We agree with that sentence, but it's not ours. We found it in the Village of Montgomery's 2004 Orchard Road/Blackberry Creek corridor plan. It's a plan the village board commissioned and then subsequently adopted to help guide development along Orchard Road on the village's west side.

After adopting the plan eight years ago, the board voted to update its sign ordinance for the entire village and prohibited the installation of any more billboard signs within municipal limits in 2006. Existing billboards were grandfathered in under the amended ordinance, but some have since been taken down.

Now, however, the board is seriously considering amending the sign ordinance once again to create a special use category that would allow the installation of billboard signs. Prompting the board's action is a request from an Indiana company to install a three-story tall LED billboard sign on private property on the east side of Orchard Road, just north of Aucutt Road. The sign would flash up to six illuminated commercial messages every 10 seconds.

Board member Bill Keck has said that permitting the sign would be a "business friendly" move by the village, while board member Andy Kazcmarek noted the LED billboards he has seen while driving in Indiana are not a distraction to drivers.

We believe permitting billboard signs along Orchard Road or any other highway or street in the village would be a serious step backward to efforts that village officials have made over the past decade to change the village's image from that of an industrial area south of Aurora to a unique community with genuine small-town appeal.

In 2002 the village conducted a community survey as part of the preparation of a new comprehensive plan. The survey asked residents and business owners to identify five of the village's least popular characteristics at that time.

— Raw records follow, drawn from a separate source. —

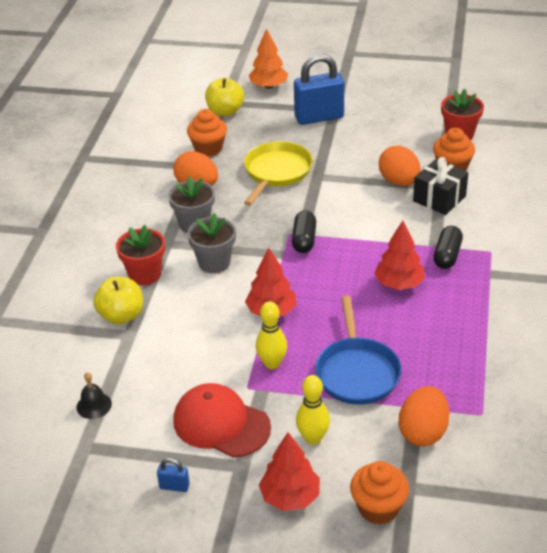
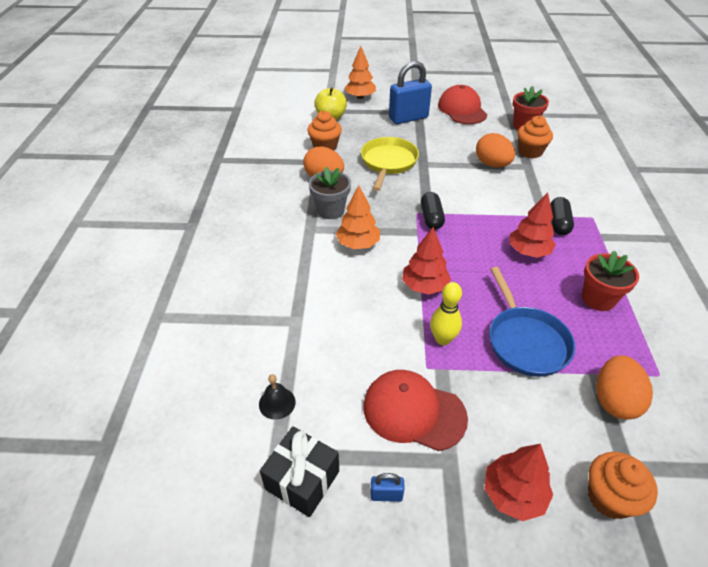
camera: 10 degrees left, 5 degrees up
yellow apple [93,277,143,324] -> none
red flower pot [116,225,165,285] -> red flower pot moved to [582,251,639,311]
grey flower pot [187,213,236,273] -> orange tree [336,185,380,249]
yellow bowling pin [296,375,330,445] -> none
black gift [413,157,468,215] -> black gift moved to [260,426,339,517]
none -> red cap [438,85,487,124]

Topping the list of least popular characteristics were billboard signs. We strongly believe that if the board were to again seek out the opinions of village residents they would find that local sentiment against billboards has not changed.

Furthermore, creating a special use category in the sign ordinance to permit billboards could serve to open the door for the installation of not only the sign along Orchard Road, but still more LED billboards along that road and other highways in the village.

In 2006 a prior board made the right decision when it approved the prohibition on billboard signs. The current board should stand by that decision.